Following SCAPE Azure v.1.0 components are the building blocks of implemented architecture:
- Authentication is in charge of all the User Authentication (e.g. user profile and authentication)
With Service Authentication we want to ensure that external services can communicate securely with internal services currently running in SAZ.
- SCAPE Azure Execution Layer is responsible for running and managing all the operations and logging within SAZ.
- Content Representation Layer is metadata layer which is describing Data, Reports, Logs and Workflows. It maps stored data and metadata in SQL Azure.
- Tools and Resources Layer represents our Action services and tools we are using for Characterization, Conversion, Comparison and Reporting.
- Data store is virtually unlimited storage in BLOB.
|Figure 1. Architecture components of SCAPE Azure v.1.0.|
SCAPE Azure v.1.0 is implemented so that data is stored in the Azure BLOB storage, Tables, and SQL Azure. Conversion functions leverage SharePoint 2010 Word Automation Services. The service communication is facilitated through WCF Services. It is also possible to communicate directly with the BLOB storage via REST.
Figure 2 shows the details of the implemented architecture. Data is placed in the blob storage. Conversion and comparison functions are implemented as worker roles. SharePoint is placed in a VM environment and the Word Automation Services are leveraged to convert document formats. Reporting services are under development. They will aggregate processing information, ranging from system performance related to ingest, conversion, and comparison, to qualitative data about the quality of the conversion, based on different techniques.
|Figure 2. System architecture of SCAPE Azure v.1.0.|
Legend for the Figure 2, describing all the scenarios that are supported by SCAPE Azure Architecture:
[A] Client has direct access to BLOB storage (virtually unlimited storage) via a REST API. This improves responsiveness since there is no need for access services hosted on the server
[B] SQL Azure database stores user profiles and profile management information. Alternative database solutions can be employed either locally or within the cloud, e.g. MySQL)
[C] A worker role (processing node) encapsulates a number of discrete actions such as data processing functions, diagnostics, analysis, QA methods, etc.

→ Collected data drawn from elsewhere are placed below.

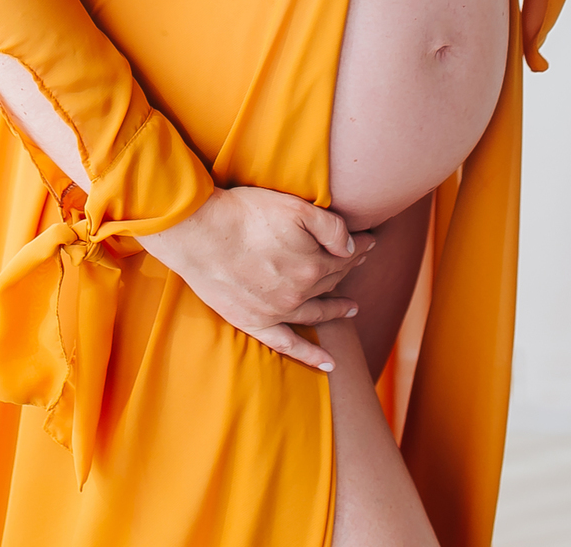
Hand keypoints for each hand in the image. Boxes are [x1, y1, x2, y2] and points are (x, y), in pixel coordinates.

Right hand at [139, 185, 373, 371]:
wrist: (200, 233)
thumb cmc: (246, 213)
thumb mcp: (295, 207)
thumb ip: (331, 227)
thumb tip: (353, 246)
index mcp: (313, 265)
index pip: (345, 256)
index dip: (360, 247)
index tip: (371, 241)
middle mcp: (300, 293)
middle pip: (331, 282)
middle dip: (349, 270)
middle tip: (361, 261)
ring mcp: (277, 312)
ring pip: (317, 313)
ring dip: (337, 310)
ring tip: (353, 307)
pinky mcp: (255, 322)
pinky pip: (288, 345)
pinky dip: (310, 355)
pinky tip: (329, 364)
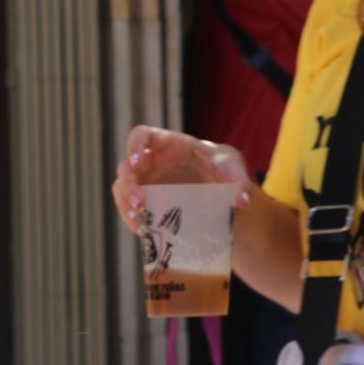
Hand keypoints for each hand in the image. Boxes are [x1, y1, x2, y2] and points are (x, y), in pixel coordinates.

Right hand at [110, 125, 250, 235]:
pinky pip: (130, 209)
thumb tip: (241, 201)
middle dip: (128, 184)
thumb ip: (240, 181)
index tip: (136, 160)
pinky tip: (142, 229)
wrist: (220, 187)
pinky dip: (133, 218)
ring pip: (122, 189)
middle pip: (126, 168)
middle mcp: (150, 162)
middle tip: (139, 202)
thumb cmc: (222, 168)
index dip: (134, 145)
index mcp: (168, 144)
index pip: (142, 135)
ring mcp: (145, 183)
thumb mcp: (234, 169)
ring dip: (124, 204)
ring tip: (138, 218)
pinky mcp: (147, 203)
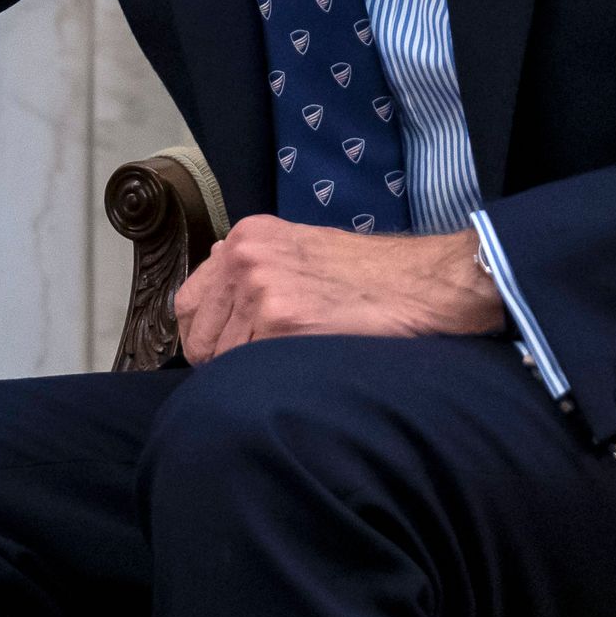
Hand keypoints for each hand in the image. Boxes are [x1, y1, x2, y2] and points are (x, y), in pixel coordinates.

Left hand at [173, 217, 503, 361]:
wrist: (428, 283)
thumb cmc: (372, 275)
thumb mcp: (300, 251)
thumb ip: (254, 270)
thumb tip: (216, 308)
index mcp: (245, 238)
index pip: (187, 304)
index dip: (205, 336)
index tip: (225, 354)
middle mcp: (244, 257)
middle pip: (199, 337)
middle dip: (223, 362)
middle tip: (262, 368)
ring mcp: (261, 286)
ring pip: (224, 359)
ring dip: (252, 373)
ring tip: (292, 364)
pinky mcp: (283, 318)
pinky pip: (253, 368)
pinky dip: (273, 378)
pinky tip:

- The actions of a worker role can be exposed externally and internally
- Scalability is attained by replicating Worker Roles. One can instantiate any number of processing nodes for conversion, analysis, comparison, QA or other operations on the data
- External endpoints can make use of the Azure load balancer. For internal endpoints, the most applicable solution can be employed by the Domain Model
[D] Temporary local storage within the worker roles can be employed when performing analysis or conversion. That eliminates the need for continuous communication with the Blob storage system and improves performance and reliability
[E] Using a WCF endpoint as a proxy it is possible to run legacy 32 bit applications within worker roles enabling legacy software to be employed and scaled as necessary. Worker roles run within 64-bit environment by default
[F] VM roles can be hosted with the same scaling and redundancy capabilities as other types of roles within Azure:
- SharePoint Word Automation Services (WAS) have been enabled within the SCAPE portal
- Worker roles make calls to SharePoint service hosted on the VM. The exposed SharePoint service, with access to WAS, is only available via an internal endpoint although could be made external if necessary)
- The SharePoint Service initiates WAS by retrieving document from the BLOB storage area and upon transformation transfers converted document back to BLOB storage
[G] A Second VM hosts OmniPage (note this VM is not graphically represented on Figure 2) to perform the OCR duties before analysis is performed and results transferred to BLOB storage
Figure 2 glossary:
- SQL Azure – cloud-based, scale-out version of MS SQL Server
- Web Role – we used it for frontend (Silverlight client) and overall logic of the system
- Worker Role – we used them for execution of Action services and tools (something like computation nodes in your system)
- Word Automation Services – SharePoint services for batch document conversion
- SharePoint WCF Service – collection of SharePoint Services accessible via Windows Communication Foundation (WCF)
- Virtual Machine Role – virtual machine within Worker Role
This study was performed on an Azure “medium” virtual machine, with two CPU cores and 3.5 GB of memory. Microsoft doesn’t specify the CPU it uses for virtual machines, but the system properties in Windows reported an “AMD Opteron 4171 HE 2.09 GHz 3.50 GB.”
The virtual machines are running Windows Server 2008 R2 SP1.